Photovoltaic systems can lose a significant amount of efficiency when shaded, as this disrupts the system’s ability to track the maximum power point (MPPT). This new study introduces a hybrid optimization framework that merges Fuzzy Logic Control (FLC) with a Shading-Aware Particle Swarm Optimization (SA-PSO) method. The fuzzy controller quickly identifies shading patterns, while the SA-PSO method speeds up the search for the global maximum power point (GMPP) and helps avoid getting stuck in local minima.
The researchers tested their approach against the conventional Perturb and Observe (P&O) algorithm. They found that their hybrid model improved power output by up to 11.8% and reduced tracking time by 62%. This means that PV systems using this new approach could generate more electricity and do so more efficiently, even when shaded.

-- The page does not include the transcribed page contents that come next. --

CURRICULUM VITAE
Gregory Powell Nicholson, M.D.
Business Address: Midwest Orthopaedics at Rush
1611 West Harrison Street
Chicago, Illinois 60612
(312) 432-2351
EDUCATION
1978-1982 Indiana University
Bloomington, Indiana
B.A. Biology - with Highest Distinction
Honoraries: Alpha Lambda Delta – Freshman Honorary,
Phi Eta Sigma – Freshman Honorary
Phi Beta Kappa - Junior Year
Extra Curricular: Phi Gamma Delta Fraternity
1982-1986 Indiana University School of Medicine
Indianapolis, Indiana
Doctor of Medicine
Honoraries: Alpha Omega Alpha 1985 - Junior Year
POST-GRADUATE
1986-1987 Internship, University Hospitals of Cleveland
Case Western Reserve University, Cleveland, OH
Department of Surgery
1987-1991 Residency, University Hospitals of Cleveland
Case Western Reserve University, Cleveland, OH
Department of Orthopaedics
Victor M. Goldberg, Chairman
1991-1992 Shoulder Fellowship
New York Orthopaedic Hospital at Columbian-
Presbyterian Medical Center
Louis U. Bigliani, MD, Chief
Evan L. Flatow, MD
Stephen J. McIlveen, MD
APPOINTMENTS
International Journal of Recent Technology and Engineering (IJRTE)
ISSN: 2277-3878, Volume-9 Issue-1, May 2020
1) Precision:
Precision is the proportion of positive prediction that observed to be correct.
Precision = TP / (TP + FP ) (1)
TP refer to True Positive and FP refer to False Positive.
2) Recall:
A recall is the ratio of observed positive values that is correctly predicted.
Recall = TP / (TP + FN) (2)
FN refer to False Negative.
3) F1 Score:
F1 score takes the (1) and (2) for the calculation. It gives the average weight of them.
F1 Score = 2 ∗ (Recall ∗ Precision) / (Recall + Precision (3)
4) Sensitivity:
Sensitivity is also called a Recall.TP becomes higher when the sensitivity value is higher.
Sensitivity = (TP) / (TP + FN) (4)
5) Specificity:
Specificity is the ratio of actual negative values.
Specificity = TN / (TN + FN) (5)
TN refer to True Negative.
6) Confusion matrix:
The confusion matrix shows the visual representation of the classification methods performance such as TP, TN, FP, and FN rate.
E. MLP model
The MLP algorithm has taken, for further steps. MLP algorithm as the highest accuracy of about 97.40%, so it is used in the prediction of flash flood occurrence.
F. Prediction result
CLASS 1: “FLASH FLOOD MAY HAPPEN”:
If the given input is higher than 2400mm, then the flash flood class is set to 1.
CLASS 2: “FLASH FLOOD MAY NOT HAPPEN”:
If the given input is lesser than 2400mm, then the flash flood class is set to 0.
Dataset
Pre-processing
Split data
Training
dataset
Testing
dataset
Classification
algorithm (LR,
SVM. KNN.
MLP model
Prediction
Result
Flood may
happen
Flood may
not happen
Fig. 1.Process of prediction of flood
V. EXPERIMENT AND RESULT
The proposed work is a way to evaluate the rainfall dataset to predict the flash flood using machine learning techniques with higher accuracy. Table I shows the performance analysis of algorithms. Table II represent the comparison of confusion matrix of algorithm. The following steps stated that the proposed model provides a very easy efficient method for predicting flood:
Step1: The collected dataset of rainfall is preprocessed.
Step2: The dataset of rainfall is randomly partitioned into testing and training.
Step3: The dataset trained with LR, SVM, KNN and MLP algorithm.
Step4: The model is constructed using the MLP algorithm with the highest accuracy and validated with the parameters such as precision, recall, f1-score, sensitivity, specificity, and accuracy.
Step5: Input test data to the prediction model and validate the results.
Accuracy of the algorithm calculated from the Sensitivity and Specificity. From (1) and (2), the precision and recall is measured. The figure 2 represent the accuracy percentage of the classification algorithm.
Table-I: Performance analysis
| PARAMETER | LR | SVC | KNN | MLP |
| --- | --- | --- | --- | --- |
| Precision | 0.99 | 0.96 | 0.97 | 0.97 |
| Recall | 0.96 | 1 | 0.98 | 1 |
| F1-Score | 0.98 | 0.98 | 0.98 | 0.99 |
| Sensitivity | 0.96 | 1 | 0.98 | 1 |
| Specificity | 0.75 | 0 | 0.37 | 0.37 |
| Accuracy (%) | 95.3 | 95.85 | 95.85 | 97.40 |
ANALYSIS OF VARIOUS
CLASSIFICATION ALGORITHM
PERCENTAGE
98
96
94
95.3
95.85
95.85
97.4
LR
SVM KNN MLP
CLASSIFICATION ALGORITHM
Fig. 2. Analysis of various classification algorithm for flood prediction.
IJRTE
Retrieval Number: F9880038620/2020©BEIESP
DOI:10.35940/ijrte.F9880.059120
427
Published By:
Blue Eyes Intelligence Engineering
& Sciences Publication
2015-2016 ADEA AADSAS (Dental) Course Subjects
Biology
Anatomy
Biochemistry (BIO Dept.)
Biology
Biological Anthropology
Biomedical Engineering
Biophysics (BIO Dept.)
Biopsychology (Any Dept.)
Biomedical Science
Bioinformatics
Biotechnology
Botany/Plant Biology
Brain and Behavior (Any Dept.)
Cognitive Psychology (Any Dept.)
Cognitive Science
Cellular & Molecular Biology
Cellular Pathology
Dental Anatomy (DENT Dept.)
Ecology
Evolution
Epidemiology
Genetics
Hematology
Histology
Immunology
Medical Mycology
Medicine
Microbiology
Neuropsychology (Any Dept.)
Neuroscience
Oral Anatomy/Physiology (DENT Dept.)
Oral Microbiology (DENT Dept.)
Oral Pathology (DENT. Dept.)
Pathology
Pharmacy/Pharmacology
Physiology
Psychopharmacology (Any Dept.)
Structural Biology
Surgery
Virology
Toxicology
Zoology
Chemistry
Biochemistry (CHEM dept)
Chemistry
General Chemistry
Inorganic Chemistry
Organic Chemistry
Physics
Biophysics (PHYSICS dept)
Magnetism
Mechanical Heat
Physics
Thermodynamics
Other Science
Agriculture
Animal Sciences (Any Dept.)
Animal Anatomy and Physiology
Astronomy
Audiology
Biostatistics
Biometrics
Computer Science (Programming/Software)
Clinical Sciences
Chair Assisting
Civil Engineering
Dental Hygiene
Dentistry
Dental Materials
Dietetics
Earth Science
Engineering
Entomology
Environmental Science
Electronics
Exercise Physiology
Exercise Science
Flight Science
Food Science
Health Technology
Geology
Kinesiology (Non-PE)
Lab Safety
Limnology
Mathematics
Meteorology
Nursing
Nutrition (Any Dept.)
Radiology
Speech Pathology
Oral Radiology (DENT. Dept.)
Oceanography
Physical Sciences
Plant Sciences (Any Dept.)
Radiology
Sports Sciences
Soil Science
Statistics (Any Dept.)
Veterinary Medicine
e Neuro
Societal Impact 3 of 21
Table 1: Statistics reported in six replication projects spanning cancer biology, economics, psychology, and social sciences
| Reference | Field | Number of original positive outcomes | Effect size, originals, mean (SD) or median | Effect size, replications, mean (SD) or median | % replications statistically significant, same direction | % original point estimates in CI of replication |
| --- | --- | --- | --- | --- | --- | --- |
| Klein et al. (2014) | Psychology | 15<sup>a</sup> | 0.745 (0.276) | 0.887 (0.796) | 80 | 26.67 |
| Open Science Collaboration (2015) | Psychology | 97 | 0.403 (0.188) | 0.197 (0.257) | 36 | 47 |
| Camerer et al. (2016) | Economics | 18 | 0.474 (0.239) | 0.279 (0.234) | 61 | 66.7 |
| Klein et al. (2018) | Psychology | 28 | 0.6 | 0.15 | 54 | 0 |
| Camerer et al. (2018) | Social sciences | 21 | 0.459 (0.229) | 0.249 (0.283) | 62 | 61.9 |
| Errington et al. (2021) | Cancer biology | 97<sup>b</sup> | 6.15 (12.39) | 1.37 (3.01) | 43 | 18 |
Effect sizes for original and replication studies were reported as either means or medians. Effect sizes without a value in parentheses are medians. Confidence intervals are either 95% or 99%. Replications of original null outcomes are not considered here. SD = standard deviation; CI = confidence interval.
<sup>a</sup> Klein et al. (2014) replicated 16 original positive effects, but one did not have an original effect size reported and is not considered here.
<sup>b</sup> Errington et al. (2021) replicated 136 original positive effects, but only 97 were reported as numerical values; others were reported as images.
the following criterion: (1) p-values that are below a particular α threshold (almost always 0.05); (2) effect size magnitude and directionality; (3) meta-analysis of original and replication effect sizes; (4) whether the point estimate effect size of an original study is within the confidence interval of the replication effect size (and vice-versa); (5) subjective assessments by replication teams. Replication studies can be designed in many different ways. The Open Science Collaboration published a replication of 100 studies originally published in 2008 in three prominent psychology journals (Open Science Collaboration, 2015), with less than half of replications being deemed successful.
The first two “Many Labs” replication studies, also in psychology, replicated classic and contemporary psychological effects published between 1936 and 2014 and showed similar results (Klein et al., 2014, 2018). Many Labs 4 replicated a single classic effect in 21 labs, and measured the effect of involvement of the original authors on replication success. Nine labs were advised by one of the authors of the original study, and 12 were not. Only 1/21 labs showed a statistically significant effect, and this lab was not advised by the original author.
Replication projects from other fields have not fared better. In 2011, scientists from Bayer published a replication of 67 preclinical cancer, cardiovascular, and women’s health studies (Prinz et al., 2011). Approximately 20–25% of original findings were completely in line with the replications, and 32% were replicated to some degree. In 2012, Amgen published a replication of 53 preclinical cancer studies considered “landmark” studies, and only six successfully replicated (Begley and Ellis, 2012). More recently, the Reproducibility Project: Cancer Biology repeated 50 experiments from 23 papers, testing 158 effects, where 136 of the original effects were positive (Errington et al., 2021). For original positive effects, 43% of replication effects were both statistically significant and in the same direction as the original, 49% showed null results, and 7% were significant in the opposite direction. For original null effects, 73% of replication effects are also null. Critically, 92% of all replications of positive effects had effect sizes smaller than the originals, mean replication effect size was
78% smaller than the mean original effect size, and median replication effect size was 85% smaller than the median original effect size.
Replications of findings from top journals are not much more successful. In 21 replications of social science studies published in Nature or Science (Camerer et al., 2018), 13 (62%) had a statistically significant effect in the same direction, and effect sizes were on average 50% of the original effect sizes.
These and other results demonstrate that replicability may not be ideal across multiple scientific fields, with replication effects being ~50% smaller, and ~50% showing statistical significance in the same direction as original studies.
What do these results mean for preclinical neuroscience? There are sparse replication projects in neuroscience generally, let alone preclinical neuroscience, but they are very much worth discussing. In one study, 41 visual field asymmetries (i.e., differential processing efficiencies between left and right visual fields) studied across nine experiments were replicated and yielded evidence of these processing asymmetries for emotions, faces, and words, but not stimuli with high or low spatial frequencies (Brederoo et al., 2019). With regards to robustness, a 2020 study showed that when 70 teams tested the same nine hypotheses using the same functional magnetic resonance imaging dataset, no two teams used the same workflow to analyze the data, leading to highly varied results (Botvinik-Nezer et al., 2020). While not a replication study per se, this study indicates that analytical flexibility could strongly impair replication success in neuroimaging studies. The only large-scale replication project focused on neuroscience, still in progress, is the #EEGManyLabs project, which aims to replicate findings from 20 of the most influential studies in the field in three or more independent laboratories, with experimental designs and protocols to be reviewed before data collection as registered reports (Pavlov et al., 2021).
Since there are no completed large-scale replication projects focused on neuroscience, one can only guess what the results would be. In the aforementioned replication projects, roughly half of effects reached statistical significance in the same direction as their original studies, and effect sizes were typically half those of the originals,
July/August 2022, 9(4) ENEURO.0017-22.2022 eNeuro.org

For the energy industry, this research offers a practical solution to a common problem. PV systems are increasingly being used to generate renewable energy, but shading from buildings, trees, or other obstructions can significantly reduce their output. By implementing this hybrid optimization framework, PV system operators could enhance the resilience and energy yield of their systems, making solar power a more reliable and efficient energy source.
This article is based on research available at arXiv.